If it could be determined why certain patients show a good response whereas other do not respond at all, this may lead to the identification of patients suitable for IL-10 therapy. Determining the cytokine and cytokine receptor pattern might be an approach. Currently, however, no real predictive test parameter is available.

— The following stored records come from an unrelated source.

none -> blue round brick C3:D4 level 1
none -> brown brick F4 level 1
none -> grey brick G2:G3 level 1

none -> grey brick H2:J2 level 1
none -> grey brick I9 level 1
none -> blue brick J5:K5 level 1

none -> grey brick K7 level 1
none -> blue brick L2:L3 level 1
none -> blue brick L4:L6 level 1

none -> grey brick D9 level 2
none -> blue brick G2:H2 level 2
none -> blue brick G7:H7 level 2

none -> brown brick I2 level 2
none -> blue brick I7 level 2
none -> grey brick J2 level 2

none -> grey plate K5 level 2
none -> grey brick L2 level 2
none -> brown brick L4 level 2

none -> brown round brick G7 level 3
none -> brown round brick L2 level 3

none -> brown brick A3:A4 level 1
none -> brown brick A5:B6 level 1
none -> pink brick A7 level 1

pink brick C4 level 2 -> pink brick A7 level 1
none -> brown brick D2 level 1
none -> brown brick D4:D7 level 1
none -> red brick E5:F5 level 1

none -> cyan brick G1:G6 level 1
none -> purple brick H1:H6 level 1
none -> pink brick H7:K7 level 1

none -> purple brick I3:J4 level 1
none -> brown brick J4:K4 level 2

So far, IL-10 as a cytokine is therapeutically has been used as a recombinant protein i.e., a large molecule. Therefore its quite expensive to produce, must be administered by injection, which is quite inconvenient for the patient, and the induction of neutralizing antibodies, which might limit their effect, has to be excluded for long term application. Identification of molecules mediating the effects of this cytokine which are suitable for pharmacological interven-tion with small molecules will, therefore, of increasing interest. Interference of protein–protein interaction with small molecules, however, is almost impossible. Therefore, it is unlikely that IL-10 receptor agonists suitable for oral application will be discovered. Molecules acting down-stream of the cytokine receptors targeting for example certain kinases or phosphatases or signal transduction molecules might represent much better “drugable” approaches. The problem here, however, is the specificity, since the known IL-10 signal transduction molecules are shared by different cytokines. Induction of cytokine production with low molecular weight compounds may represent novel approaches. In any case, further investigations on the regulation of IL-10 expression and signalling are of major importance and may lead to better therapeutic approaches.